_Excerpted passage_.
Cooking for Queens Day (Guest)
(Today’s post is brought to you by a guest writer.)
While the UK recently enjoyed street parties and food fit for royalty for the Jubilee, in the Netherlands, every year there are nationwide festivities on Queens Day.
Not celebrated with such the same gusto in the UK, Queen’s Day is the current reigning monarch’s official birthday when the whole country holds street parties and comes together to have some fun. Orange is the colour adopted by the Netherlands so everything takes on the tangy tone for the day; all is included from party decorations to the food on the plates! 2013 will be the last Queen’s Day for a while as Queen Beatrix will be handing over the reins to her son, Willem-Alexander, so from 2014 onwards there will be a King’s Day instead.
Queen’s Day is a wonderful tradition which everyone can enjoy; here’s some regal recipes which are easy to prepare but are guaranteed to tickle the tastebuds.

_Exercise requirements_.
1/ Repeat word for word the part of the Queen's Day post starting at "Not celebrated with" and ending at "King’s Day instead.".
2/ Answer these about the Queen's Day post:
(a) What color does the Netherlands adopt for the day?
(b) To whom will Queen Beatrix hand over the reins?
(c) What will be held instead of Queen's Day from 2014 onward?

_Dataset excerpt_.
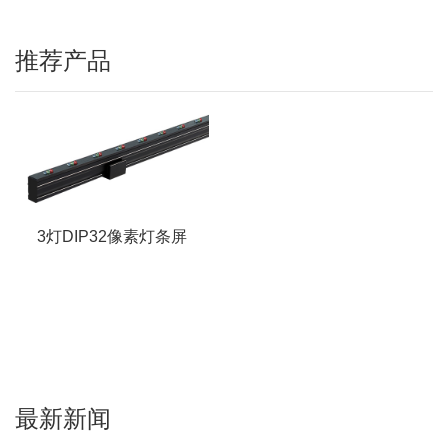
推荐产品
3灯DIP32像素灯条屏
最新新闻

_Answer list_.
1/
Not celebrated with such the same gusto in the UK, Queen’s Day is the current reigning monarch’s official birthday when the whole country holds street parties and comes together to have some fun. Orange is the colour adopted by the Netherlands so everything takes on the tangy tone for the day; all is included from party decorations to the food on the plates! 2013 will be the last Queen’s Day for a while as Queen Beatrix will be handing over the reins to her son, Willem-Alexander, so from 2014 onwards there will be a King’s Day instead.

2/
(a) Orange
(b) Her son, Willem-Alexander
(c) King's Day